___ Data for review ___
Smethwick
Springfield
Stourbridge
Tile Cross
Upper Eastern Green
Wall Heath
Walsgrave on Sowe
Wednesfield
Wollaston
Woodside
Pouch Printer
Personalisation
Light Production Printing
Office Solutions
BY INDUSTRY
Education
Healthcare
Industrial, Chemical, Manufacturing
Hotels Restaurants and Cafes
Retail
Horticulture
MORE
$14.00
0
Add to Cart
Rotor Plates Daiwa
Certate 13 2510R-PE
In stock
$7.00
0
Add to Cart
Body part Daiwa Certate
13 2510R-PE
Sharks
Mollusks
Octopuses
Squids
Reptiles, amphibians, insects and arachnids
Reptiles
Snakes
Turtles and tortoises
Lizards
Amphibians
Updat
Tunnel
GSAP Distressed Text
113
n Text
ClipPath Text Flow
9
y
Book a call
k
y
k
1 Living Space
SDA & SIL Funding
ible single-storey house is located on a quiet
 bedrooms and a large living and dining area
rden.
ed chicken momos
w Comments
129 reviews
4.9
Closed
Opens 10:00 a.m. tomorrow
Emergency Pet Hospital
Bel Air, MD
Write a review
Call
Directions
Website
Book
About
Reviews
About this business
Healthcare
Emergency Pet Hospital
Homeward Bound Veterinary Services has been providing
___
___ Data for review ___
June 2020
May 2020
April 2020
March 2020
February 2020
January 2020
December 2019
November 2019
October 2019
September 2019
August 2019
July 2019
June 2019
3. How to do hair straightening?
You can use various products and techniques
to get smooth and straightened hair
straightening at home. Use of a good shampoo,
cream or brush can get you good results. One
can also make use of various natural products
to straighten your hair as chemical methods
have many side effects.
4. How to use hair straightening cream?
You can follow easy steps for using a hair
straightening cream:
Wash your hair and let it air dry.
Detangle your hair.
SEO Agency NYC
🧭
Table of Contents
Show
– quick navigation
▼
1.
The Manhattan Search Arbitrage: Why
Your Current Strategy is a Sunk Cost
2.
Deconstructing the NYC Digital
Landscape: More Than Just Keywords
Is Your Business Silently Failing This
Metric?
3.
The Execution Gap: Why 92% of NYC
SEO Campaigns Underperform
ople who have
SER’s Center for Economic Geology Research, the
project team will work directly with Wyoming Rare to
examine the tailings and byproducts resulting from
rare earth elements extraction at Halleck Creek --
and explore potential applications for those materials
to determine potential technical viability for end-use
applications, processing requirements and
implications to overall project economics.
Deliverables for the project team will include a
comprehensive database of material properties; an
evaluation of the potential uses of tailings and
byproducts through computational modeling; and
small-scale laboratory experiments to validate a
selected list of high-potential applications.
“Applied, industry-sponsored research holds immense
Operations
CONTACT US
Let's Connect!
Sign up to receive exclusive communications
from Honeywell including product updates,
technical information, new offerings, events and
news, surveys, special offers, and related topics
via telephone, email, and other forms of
___
### What is expected
Among the records above, extract exactly the lines from the line with "ClipPath Text Flow" to the line with "Homeward Bound Veterinary", both lines included, and leave out the rest.

### Response area
ClipPath Text Flow
9
y
Book a call
k
y
k
1 Living Space
SDA & SIL Funding
ible single-storey house is located on a quiet
 bedrooms and a large living and dining area
rden.
ed chicken momos
w Comments
129 reviews
4.9
Closed
Opens 10:00 a.m. tomorrow
Emergency Pet Hospital
Bel Air, MD
Write a review
Call
Directions
Website
Book
About
Reviews
About this business
Healthcare
Emergency Pet Hospital
Homeward Bound Veterinary Services has been providing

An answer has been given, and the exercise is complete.